O período eleitoral fez o Brasil bater um recorde mundial: o de interações nas mídias sociais. De 6 de julho, primeiro dia de campanha, até a noite de 26 de outubro, foram 674 milhões de interações só no Facebook, envolvendo 48,3 milhões de pessoas (pouco menos de um quarto da população brasileira). No último domingo foram quase 50 milhões de interações, considerando apenas as menções aos nomes dos candidatos ou expressões que remetem explicitamente à votação o número real, assim, pode ser ainda maior. O comentário jocoso segundo o qual o lado bom destas eleições foi que as pessoas passaram a discutir política como discutem futebol, e o lado ruim foi o de que as pessoas passaram a discutir política como discutem futebol, dá uma ideia do potencial das mídias sociais, mas também de como elas podem ser desvirtuadas.
Mídias como o Twitter e o Facebook serviram, por exemplo, para divulgar toda sorte de mentiras sobre candidatos, assimiladas e passadas adiante sem espírito crítico. O absurdo preconceito contra os eleitores de Dilma Rousseff, especialmente os nordestinos, já mereceu nosso repúdio logo após o primeiro turno preconceito, aliás, que, não bastasse ser abjeto, ainda se baseia em premissas frágeis, pois a presidente reeleita teve uma proporção considerável de votos no Sul/Sudeste, enquanto Aécio Neves conseguiu adesões consideráveis em vários estados do Norte e Nordeste, mesmo tendo perdido. O preconceito regional só enxerga a divisão em "estados vermelhos" e "estados azuis" e ignora todas essas nuances.
Isso faz soar ainda mais ridículo o clamor separatista que começou a pipocar nas mídias sociais logo após a divulgação do resultado do segundo turno. A Gazeta do Povo, que no passado lutou para que o estado do Paraná não fosse partido em dois, não pode endossar esse tipo de delírio que apenas confirmaria o discurso da divisão, repetidamente usado para demonizar a oposição ao atual governo. A única coisa que os que tomam a internet clamando pela secessão fazem é dar munição para ainda mais sectarismo. Somos todos brasileiros, e é pelo bem deste país que devemos trabalhar. É fato que há estados que recebem do governo federal muito menos do que entregam a ele. O próprio Paraná é um exemplo disso. Mas a indignação, ainda que seja justa, precisa ser bem canalizada, como no caso da luta por um pacto federativo mais racional.

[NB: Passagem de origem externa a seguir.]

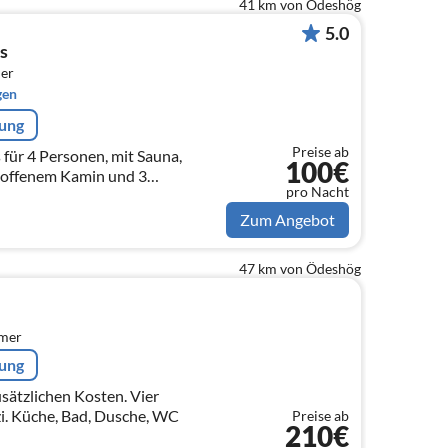
41 km von Ödeshög
5.0
s
er
gen
rung
Preise ab
für 4 Personen, mit Sauna,
100€
offenem Kamin und 3
pro Nacht
lplatz am Haus und ein
hören ebenfalls dazu.
Zum Angebot
47 km von Ödeshög
mmer
rung
sätzlichen Kosten. Vier
. Küche, Bad, Dusche, WC
Preise ab
210€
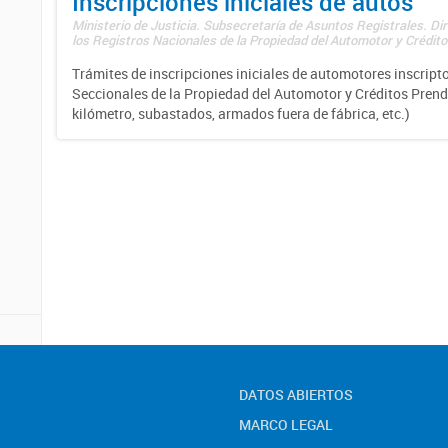
Inscripciones iniciales de autos
Ministerio de Justicia. Subsecretaría de Asuntos Registrales. Di
los Registros Nacionales de la Propiedad del Automotor y Créditos
Trámites de inscripciones iniciales de automotores inscripto
Seccionales de la Propiedad del Automotor y Créditos Prend
kilómetro, subastados, armados fuera de fábrica, etc.)
DATOS ABIERTOS
MARCO LEGAL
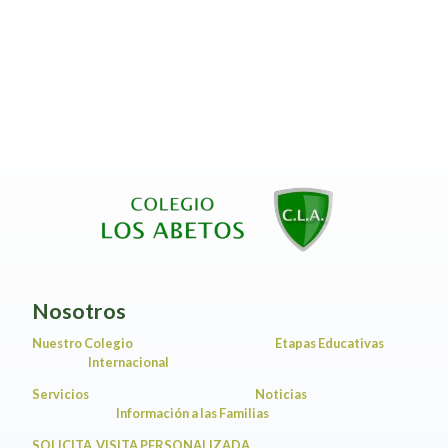
Nosotros
Nuestro Colegio
Etapas Educativas
Internacional
Servicios
Noticias
Información a las Familias
SOLICITA VISITA PERSONALIZADA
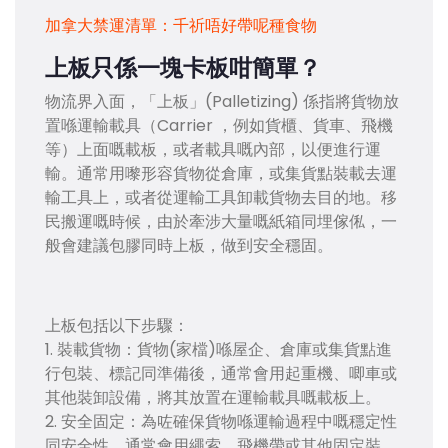
加拿大禁運清單：千祈唔好帶呢種食物
上板只係一塊卡板咁簡單？
物流界入面，「上板」(Palletizing) 係指將貨物放
置喺運輸載具（Carrier ，例如貨櫃、貨車、飛機
等）上面嘅載板，或者載具嘅內部，以便進行運
輸。通常用嚟形容貨物從倉庫，或集貨點裝載去運
輸工具上，或者從運輸工具卸載貨物去目的地。移
民搬運嘅時候，由於牽涉大量嘅紙箱同埋傢俬，一
般會建議包膠同時上板，做到安全穩固。
上板包括以下步驟：
1. 裝載貨物：貨物(家檔)喺屋企、倉庫或集貨點進
行包裝、標記同準備後，通常會用起重機、唧車或
其他裝卸設備，將其放置在運輸載具嘅載板上。
2. 安全固定：為咗確保貨物喺運輸過程中嘅穩定性
同安全性，通常會用繩索、飛機帶或其他固定裝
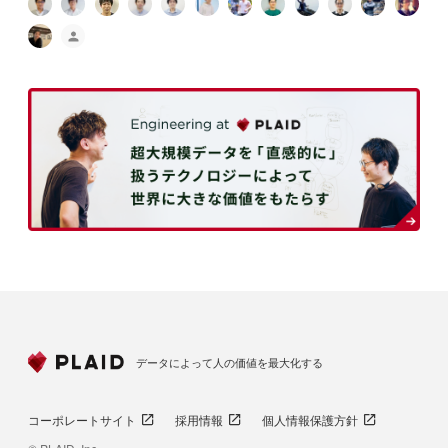
データによって人の価値を最大化する
コーポレートサイト
採用情報
個人情報保護方針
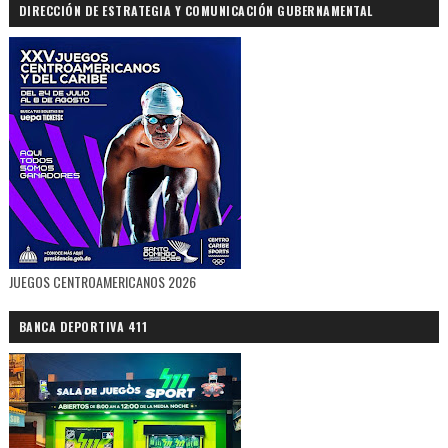
DIRECCIÓN DE ESTRATEGIA Y COMUNICACIÓN GUBERNAMENTAL
JUEGOS CENTROAMERICANOS 2026
BANCA DEPORTIVA 411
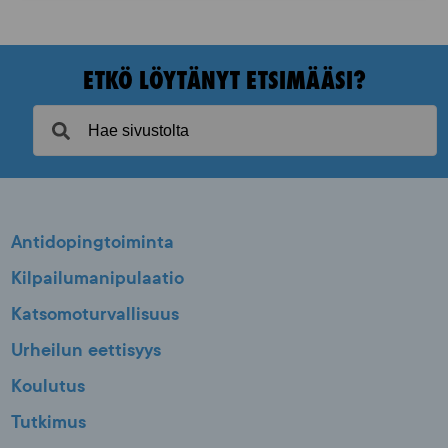
ETKÖ LÖYTÄNYT ETSIMÄÄSI?
Antidopingtoiminta
Kilpailumanipulaatio
Katsomoturvallisuus
Urheilun eettisyys
Koulutus
Tutkimus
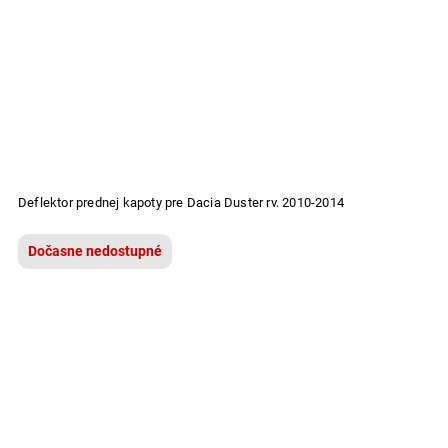
Deflektor prednej kapoty pre Dacia Duster rv. 2010-2014
Dočasne nedostupné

Se o separatismo chama a atenção pelo ridículo, os pedidos de impeachment da presidente chamam a atenção pela precipitação característica de maus perdedores. As manifestações se baseiam, muitas vezes, em palavras de ordem genéricas que poderiam funcionar no Paraguai onde a Constituição mal redigida permitiu o impeachment de Fernando Lugo por "mau desempenho de funções" , mas não no Brasil. O que haveria de mais próximo a um crime de responsabilidade seria o suposto conhecimento, por parte da presidente, dos esquemas de propina na Petrobras. Mas falar em impeachment antes que se conclua toda a investigação que está apenas começando a respeito de um golpe nada simples em sua operação é, para usar uma palavra da moda, uma leviandade.
É preciso reconhecer que nem o preconceito, nem o separatismo, nem os pedidos de impeachment têm sido alimentados pelo comando da campanha derrotada; são muito mais a manifestação da revolta de uma parcela da população que tem acesso a meios de amplificar sua opinião pessoal e que ganha força no contato com quem tem uma visão semelhante aliás, o fato de as redes de amizades acabarem concentrando pessoas com pontos de vista parecidos serve para alimentar a polarização, diminuindo as chances de conhecer e entender quem pensa de outra maneira. As mídias sociais já não são uma realidade nova, mas ainda estamos aprendendo a bem usá-las, inclusive em momentos sensíveis como o período eleitoral. Vale a pena explorar seu potencial extraordinário; não nos desanimemos com os absurdos. Que saibamos vencer a tendência à polarização com abertura ao outro e à exposição serena de ideias. Vamos tratar de política na internet com convicção, sim, mas sem paixões cegas.